Belize's Second National Communication (2011)
The creation of a National Communication offers countries the opportunity to contribute with technically sound studies and information that can be used for designing mitigation and adaptation measures, and project proposals that can and will help increase their resilience to the impacts of climate change. Activities generally include: V&A assessments, Greenhouse Gas Inventory preparation, Mitigation Analysis or Education, and awareness raising activities.The ultimate goal is the integration of climate change considerations into relevant social, economic and environmental policies and actions.
Key Vulnerabilities identified in Belize's Second National Communication (2011):
- Agriculture/Food Security
- Coastal Zones and Marine Ecosystems
- Public Health
- Water Resources
Potential Adaptation Measures Identified in Belize's Second National Plan (2011):
- Managing river basins for more efficient delivery of irrigation services and prevent water logging, erosion and nutrient leaching; making wider use of technologies to “harvest” water and conserve soil moisture; use and transport water more effectively.
- Making wider use of integrated pest and pathogen management, developing and using varieties and species resistant to pests and diseases; improving quarantine capabilities and monitoring programmes.
- Increasing use of climate forecasting to reduce production risk.
- Introducing forest conservation, agro-forestry and forest-based enterprises for diversification of rural incomes
Coastal Zones and Marine Ecosystems
- Reintroduce a periodic forum to address the issues surrounding the state of the Coastal Zone.

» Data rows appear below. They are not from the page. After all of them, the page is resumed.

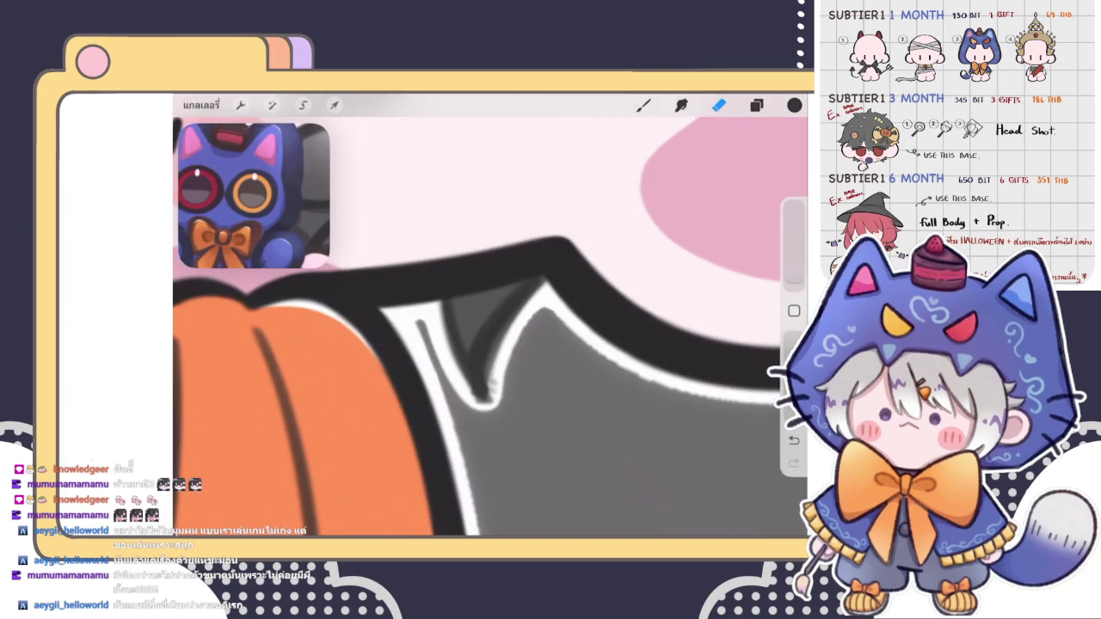
pyautogui.moveTo(516, 367)
pyautogui.mouseDown()
pyautogui.moveTo(491, 397)
pyautogui.moveTo(516, 355)
pyautogui.mouseUp()
pyautogui.moveTo(520, 315)
pyautogui.mouseDown()
pyautogui.moveTo(487, 415)
pyautogui.moveTo(475, 403)
pyautogui.mouseUp()
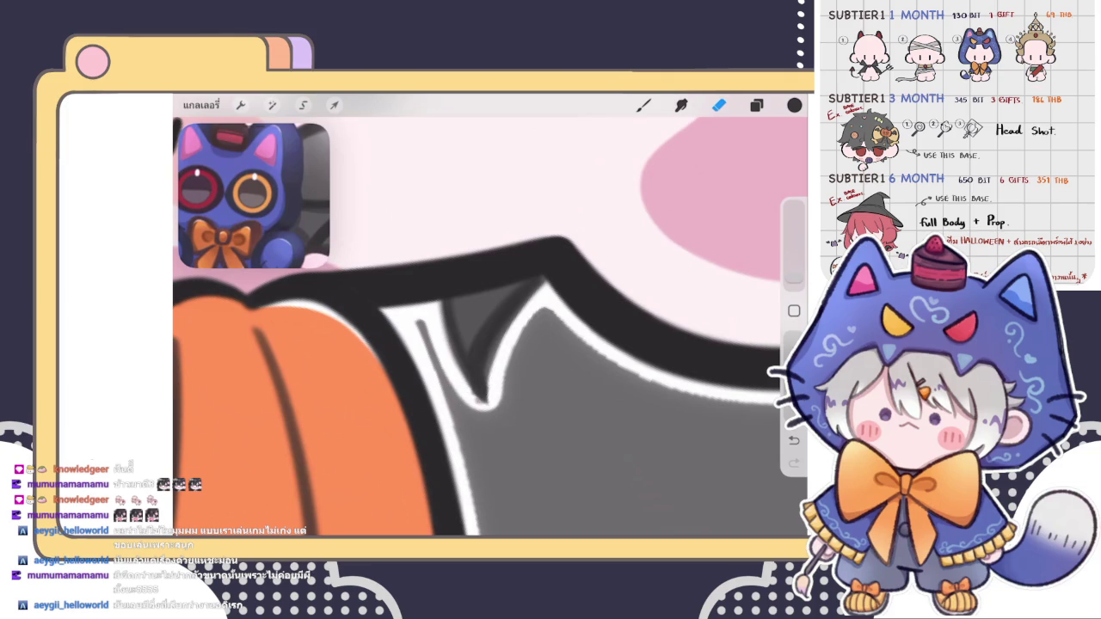
# Draw a thin dark line down the collar notch's left edge, then show the layers list
pyautogui.click(643, 105)
pyautogui.moveTo(441, 298)
pyautogui.mouseDown()
pyautogui.moveTo(459, 365)
pyautogui.moveTo(507, 319)
pyautogui.mouseUp()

- Develop an incentive programme that encourages the private sector to actively participate in adaptation to climate change.
- Revise and streamline the current legislations and policies that relate to the management of the coastal zone to eliminate overlaps and close existing gaps.
- Develop strategies to increase compliance particularly with regard to coastal development.
- Develop a Public Awareness and Education Strategy.
- Consolidate and Strengthen the MPA system.
- Expand and Streamline the Ecosystem Monitoring Programme
- Building design to increase airflow; trees for shade to combat increasing temperatures
- Sea wall defenses; mangrove restoration; beach nourishment; trees for protection agaist rising sea level.
- Storm-proof construction and reinforcement; trees for windbreaks against tropical storms
- Introduce marine protected areas; pollution control; coral regeneration
- Rainwater collection systems; water tanks
- Conservation; tourist education and awareness
Measures to improve efficiency should be applied by the commercial water suppliers, in extraction from the sources, storage, and delivery to customers. This will be important in the context of reduced water availability occasioned by climate change
Key Results and Outputs
- Sustainable development and the integration of climate change concerns into medium- and long-term planning
- Inventories of anthropogenic emissions by sources and removals by sinks of greenhouse gases
- Measures contributing to addressing climate change
- Research and systematic observation
- Climate change impacts, adaptation measures and response strategies
- Education, training and public awarenes
Reports and Publications
Monitoring and Evaluation
In 1992, countries joined an international treaty, the United Nations Framework Convention on Climate Change, to cooperatively consider what they could do to limit average global temperature increases and the resulting climate change, and to cope with whatever impacts were, by then, inevitable.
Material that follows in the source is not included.